Friday, May 4, 2007

Did Beethoven Exist?

One of the things I'm currently reading is The Right Questions, by Phillip Johnson. The subtitle is Truth, Meaning, and Public Debate.

Johnson's primary goal for the past many years (in his writing and lecturing) has been to make people realize that there are two very different philosophies about how to define science, and that they lead to two very different interpretations of the evidence. For many "modern* modern scientists," macro-evolution (as the explanation for the diversity of life) is a fact, the clear conclusion to be drawn from the evidence. But this is simply because they have artificially constrained the range of possible explanations to include only materialistic ones.

The two very different definitions of science are these... The first--the one you were likely taught in grade school--is “the objective search for truth about the universe in which we live.” The second definition considers science to be the search for materialistic explanations for what we see in the universe. If truth were equally accessible regardless of which definition one uses, there would be no debate. What Johnson and others are insisting is simply this: that the latest scientific evidence from all fields--astronomy, physics, paleogeology, molecular biology, biochemistry, genetics, probability theory, origin-of-life research, etc.--has created an ever-widening gap in the conclusions to which these two definitions of science lead.

It should be obvious that it is the materialistic definition that is less objective. That is, evolution may provide the best explanation for the origin and variety of life given an a priori commitment to materialism. But such a commitment is itself an artificial constraint upon the search for truth--it actually limits our ability to discover truth about the universe. Moreover, this commitment to materialism is a metaphysical (religious) commitment. Evolutionists begin by asking a metaphysical question (“Is there a God?”), which they answer in the negative. When they begin this way, they are themselves functioning not as scientists but as philosophers or metaphysicists--they are making theological pronouncements. In a very real sense, they are making the self-refuting claims for scientism (see my most recent post), albeit in a more obscure way.

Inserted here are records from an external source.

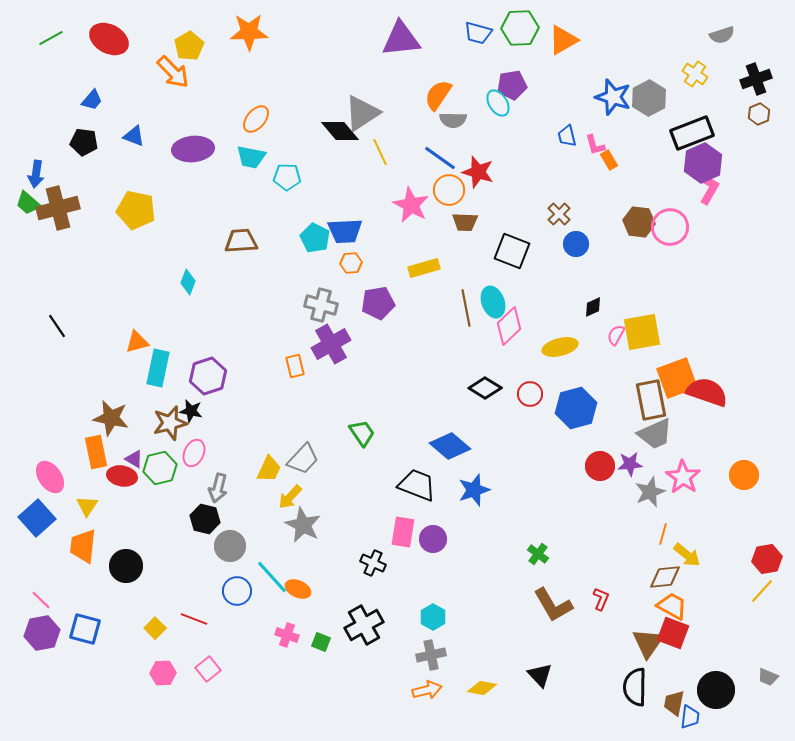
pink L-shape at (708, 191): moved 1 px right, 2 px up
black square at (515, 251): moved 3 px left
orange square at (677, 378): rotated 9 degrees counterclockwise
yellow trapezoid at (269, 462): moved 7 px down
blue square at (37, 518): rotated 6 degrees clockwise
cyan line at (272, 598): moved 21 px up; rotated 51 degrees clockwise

So, if the public (school boards, courts, university administrators) would understand the philosophical nature of the debate (that is see through the self-refuting and philosophical rhetoric of the naturalistic scientific elites), then the two main competing views (on the origin of the universe, of life, of the diversity of life, of human consciousness, etc.) could be given a fair comparison. Are these things designed by a transcendent Creator (as has been the default position for the vast majority of the history of Western civilization), or are they (and we) the products of purposeless, random rearrangement of strictly physical substances?

When the range of explanatory options is not artificially constrained, it turns out that the design hypothesis (to use a popular way of describing the non-materialistic view) has equal or--in most cases--better explanatory scope and power. Let me wind down this (already too-lengthy) post with an example (from The Right Questions), one that (for now) I'll use only to argue for equal (as opposed to better) explanatory power.

A very popular notion today--since the sequencing of the entire human genome and that of other species--is that the fact that all life on Earth shares the same genetic and biochemical make-up is proof that all life arose through common descent. That is, all life is evolutionarily related, and God does not exist. To this, Johnson writes (page 42)...
One could employ the same logic to prove that the nine symphonies of Beethoven had no composer since they all employ similar musical elements.
More on this in the next post...

* Modern science was founded by those with a Judeo-Christian worldview, and many understandings that make science a reasonable endeavor (such as the existence of order in the universe and the reliability of our senses and reasoning capacities) are grounded in this theistic worldview but remain unexplained, brute facts for the naturalist. (I made several postings on this issue in February 2007.)